- [Stored data]
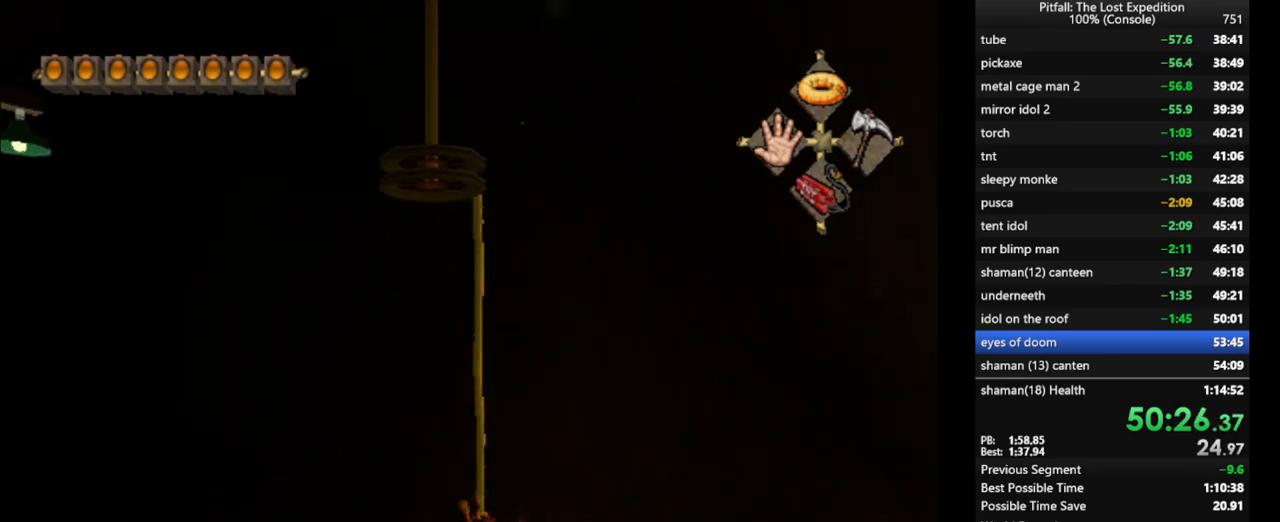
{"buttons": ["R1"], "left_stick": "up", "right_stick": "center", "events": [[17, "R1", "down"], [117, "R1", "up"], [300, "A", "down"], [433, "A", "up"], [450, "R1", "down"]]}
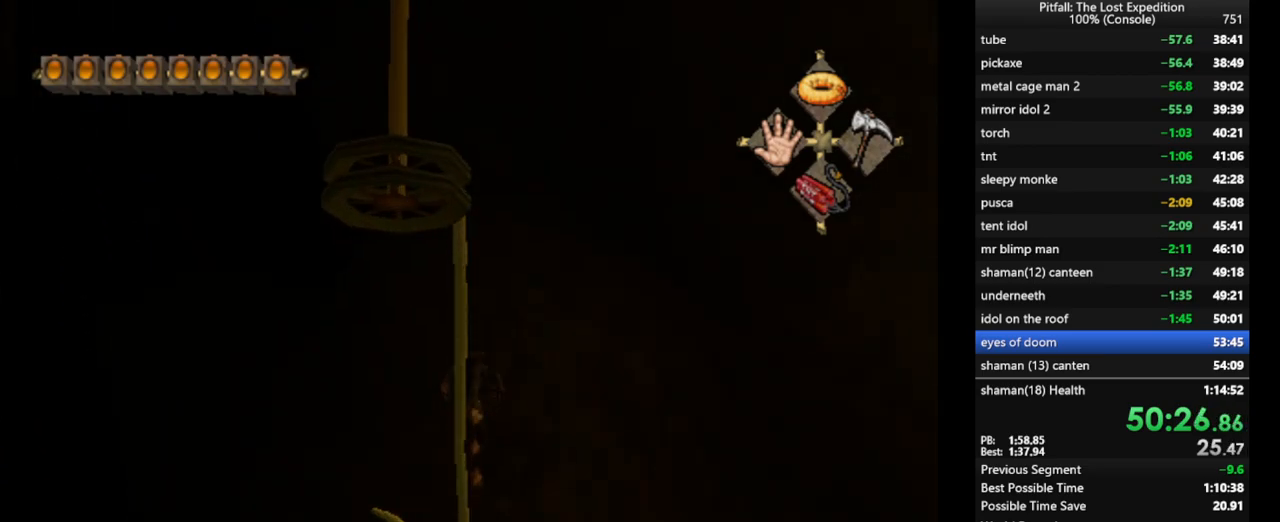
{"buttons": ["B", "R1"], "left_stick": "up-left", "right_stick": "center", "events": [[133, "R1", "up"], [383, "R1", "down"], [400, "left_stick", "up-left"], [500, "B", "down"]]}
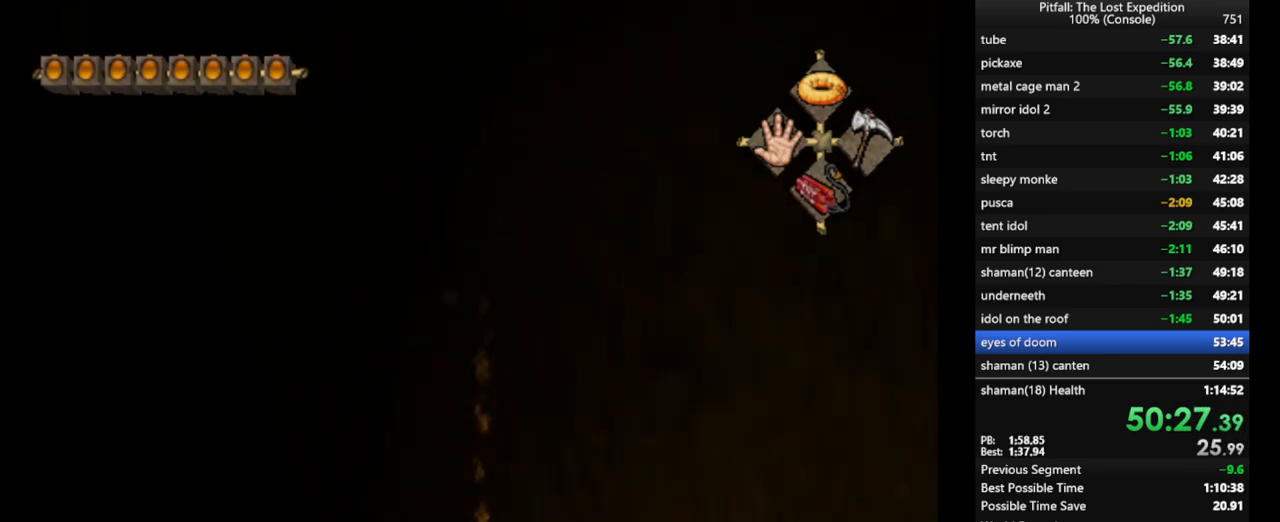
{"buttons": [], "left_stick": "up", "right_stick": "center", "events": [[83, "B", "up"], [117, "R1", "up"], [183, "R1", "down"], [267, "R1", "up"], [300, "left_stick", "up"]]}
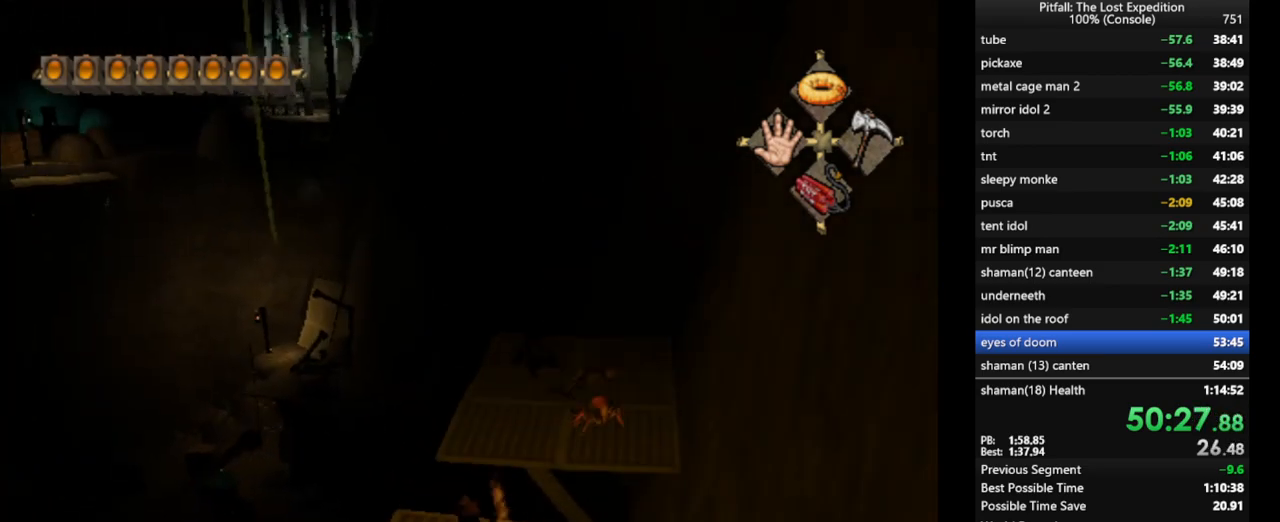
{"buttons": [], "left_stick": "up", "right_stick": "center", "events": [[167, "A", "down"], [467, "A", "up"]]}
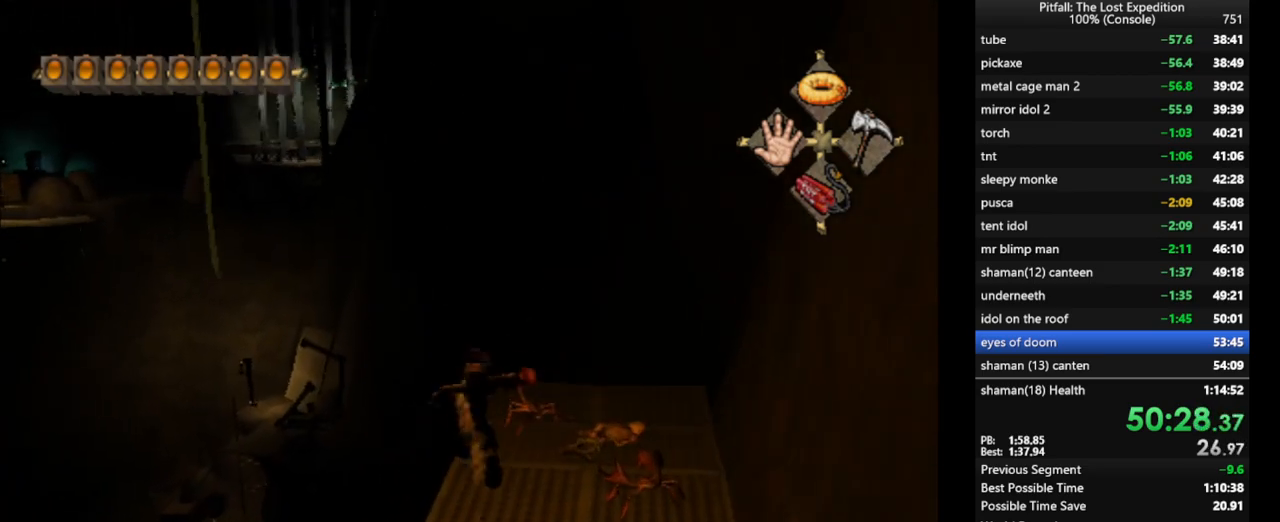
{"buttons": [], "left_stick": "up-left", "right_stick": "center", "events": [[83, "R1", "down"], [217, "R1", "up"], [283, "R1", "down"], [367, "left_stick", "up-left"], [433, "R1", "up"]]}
---
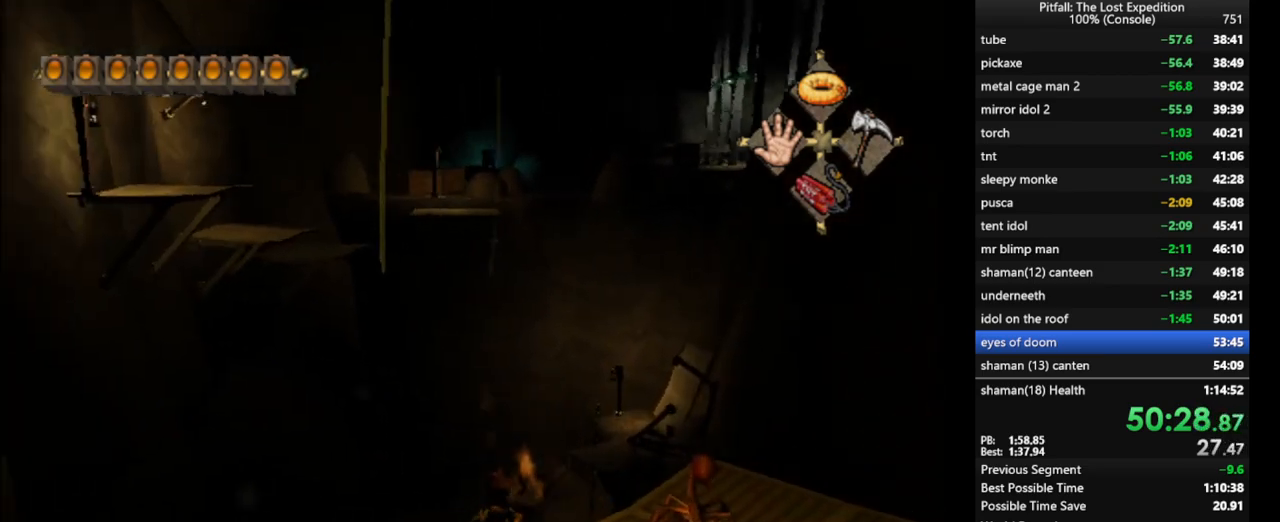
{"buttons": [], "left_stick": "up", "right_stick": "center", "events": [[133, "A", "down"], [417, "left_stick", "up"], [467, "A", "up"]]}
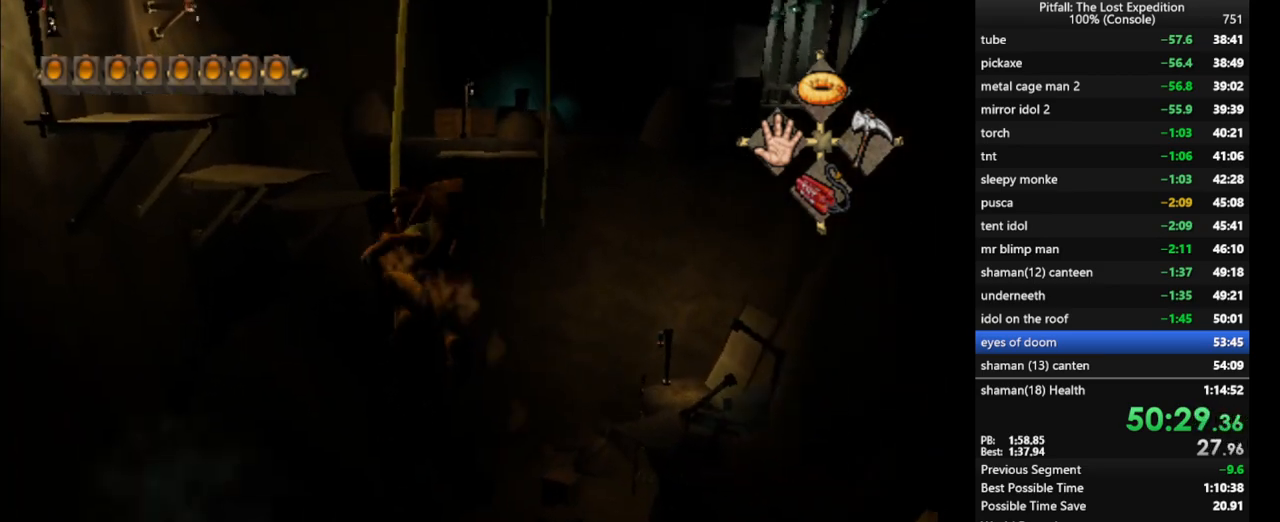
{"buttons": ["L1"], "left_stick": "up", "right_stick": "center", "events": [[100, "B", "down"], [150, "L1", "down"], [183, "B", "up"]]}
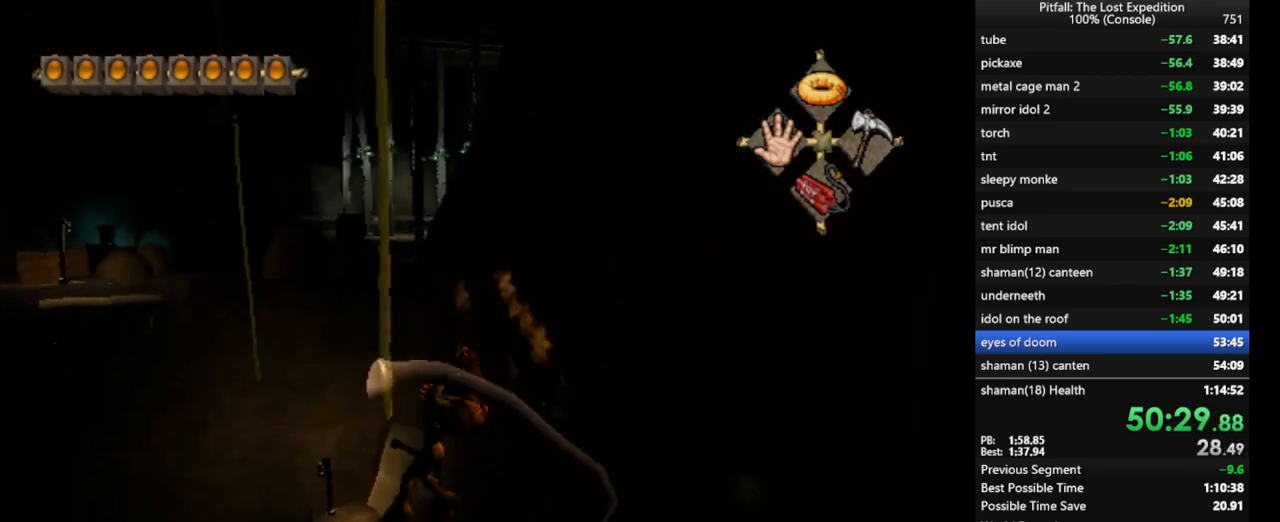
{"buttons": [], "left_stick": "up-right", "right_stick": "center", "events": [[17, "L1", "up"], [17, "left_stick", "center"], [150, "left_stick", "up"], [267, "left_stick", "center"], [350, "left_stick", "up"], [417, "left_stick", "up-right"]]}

- [What this task involves] Reproduce each line from the data that has "down" in it.

- [Output below]
{"buttons": ["R1"], "left_stick": "up", "right_stick": "center", "events": [[17, "R1", "down"], [117, "R1", "up"], [300, "A", "down"], [433, "A", "up"], [450, "R1", "down"]]}
{"buttons": ["B", "R1"], "left_stick": "up-left", "right_stick": "center", "events": [[133, "R1", "up"], [383, "R1", "down"], [400, "left_stick", "up-left"], [500, "B", "down"]]}
{"buttons": [], "left_stick": "up", "right_stick": "center", "events": [[83, "B", "up"], [117, "R1", "up"], [183, "R1", "down"], [267, "R1", "up"], [300, "left_stick", "up"]]}
{"buttons": [], "left_stick": "up", "right_stick": "center", "events": [[167, "A", "down"], [467, "A", "up"]]}
{"buttons": [], "left_stick": "up-left", "right_stick": "center", "events": [[83, "R1", "down"], [217, "R1", "up"], [283, "R1", "down"], [367, "left_stick", "up-left"], [433, "R1", "up"]]}
{"buttons": [], "left_stick": "up", "right_stick": "center", "events": [[133, "A", "down"], [417, "left_stick", "up"], [467, "A", "up"]]}
{"buttons": ["L1"], "left_stick": "up", "right_stick": "center", "events": [[100, "B", "down"], [150, "L1", "down"], [183, "B", "up"]]}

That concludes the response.